* _CONSEGNA_
Rispondi a queste domande sul testo fornito qui sotto:
(a) Quante personalità differenti convivono in Kim Noble?
(b) Per quali caratteristiche possono differire gli alter?
(c) Che cosa si propone in primis il libro?

++++ TESTO FORNITO ++++

Non ci troviamo dinanzi al classico resoconto clinico, o fatto di cronaca, ma molto di più: essobè “la notizia che sta dietro al fatto”. Il fatto è il successo di Kim Noble artista londinese, e i suoi dipinti così particolari nel loro genere per essere inquietanti, in quanto trattano scene crude di violenza su minori o donne, ma soprattutto per i differenti stili pittorici che caratterizzano ciascun alter.
La vera “notizia“ è che Kim Noble è affetta dal Disturbo dissociativo della personalità, dove in lei convivono più di venti personalità differenti. Una condizione psichiatrica in cui un individuo sperimenta almeno due identità distinte, che prendono alternativamente il controllo del comportamento. Queste identità, o “alter”, possono avere caratteristiche differenti, come nome, età, sesso e persino linguaggio o accento. Oltre a queste identità, le persone con did spesso soffrono di amnesie, non ricordando ciò che accade mentre un’altra identità è “attiva”.
Il libro si propone così in primis di far conoscere e riconoscere che cosa sia il disturbo dissociativo dell’identità e al contempo avvicinare il lettore ai disturbi mentali, accompagnandolo attraverso un iter di progressiva conoscenza del trauma e dei meccanismi difensivi, attraverso i quali, la psiche risponde ad un dolore altrimenti intollerabile.

++++ ESTRATTI DEI RECORD ++++

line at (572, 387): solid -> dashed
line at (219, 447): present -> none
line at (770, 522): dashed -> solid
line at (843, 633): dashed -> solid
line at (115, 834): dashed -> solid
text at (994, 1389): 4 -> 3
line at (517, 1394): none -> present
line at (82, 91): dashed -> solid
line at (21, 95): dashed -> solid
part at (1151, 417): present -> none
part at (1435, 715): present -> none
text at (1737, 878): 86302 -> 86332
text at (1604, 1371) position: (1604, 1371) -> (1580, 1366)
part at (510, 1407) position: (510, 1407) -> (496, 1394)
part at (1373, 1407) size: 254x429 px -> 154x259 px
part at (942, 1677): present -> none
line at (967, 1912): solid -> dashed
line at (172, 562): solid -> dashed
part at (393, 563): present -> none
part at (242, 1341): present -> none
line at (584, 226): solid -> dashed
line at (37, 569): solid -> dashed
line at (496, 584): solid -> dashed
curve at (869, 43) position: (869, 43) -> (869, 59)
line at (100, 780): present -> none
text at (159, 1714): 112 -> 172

++++

* _RISPOSTA_
(a) Più di venti.
(b) Nome, età, sesso e persino linguaggio o accento.
(c) Far conoscere e riconoscere che cosa sia il disturbo dissociativo dell'identità.